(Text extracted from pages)
===============

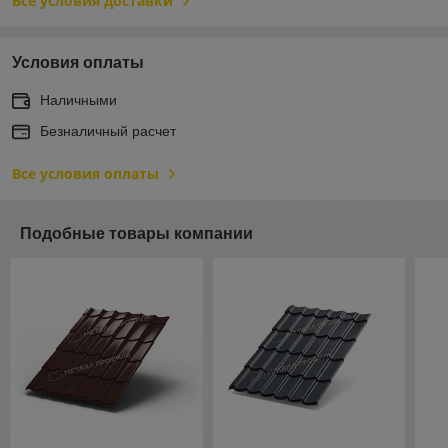
Все условия доставки
Условия оплаты
Наличными
Безналичный расчет
Все условия оплаты
Подобные товары компании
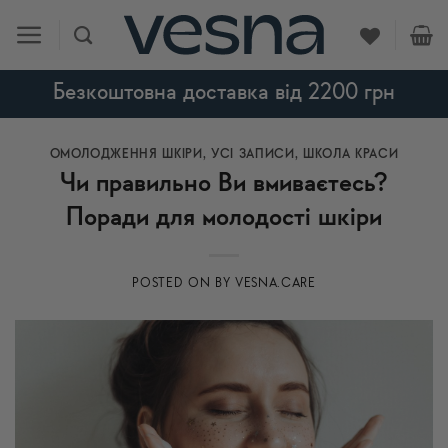
Skip
to
content
Безкоштовна доставка від 2200 грн
ОМОЛОДЖЕННЯ ШКІРИ
,
УСI ЗАПИСИ
,
ШКОЛА КРАСИ
Чи правильно Ви вмиваєтесь?
Поради для молодості шкіри
POSTED ON
BY
VESNA.CARE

===============

### Aim of the task:
Please rename "Безналичный расчет" to "Оплата картой" and give all the items again with everything else unchanged. Leave the pictures out of your answer.

### Task answer:
Все условия доставки
Условия оплаты
Наличными
Оплата картой
Все условия оплаты
Подобные товары компании
Skip
to
content
Безкоштовна доставка від 2200 грн
ОМОЛОДЖЕННЯ ШКІРИ
,
УСI ЗАПИСИ
,
ШКОЛА КРАСИ
Чи правильно Ви вмиваєтесь?
Поради для молодості шкіри
POSTED ON
BY
VESNA.CARE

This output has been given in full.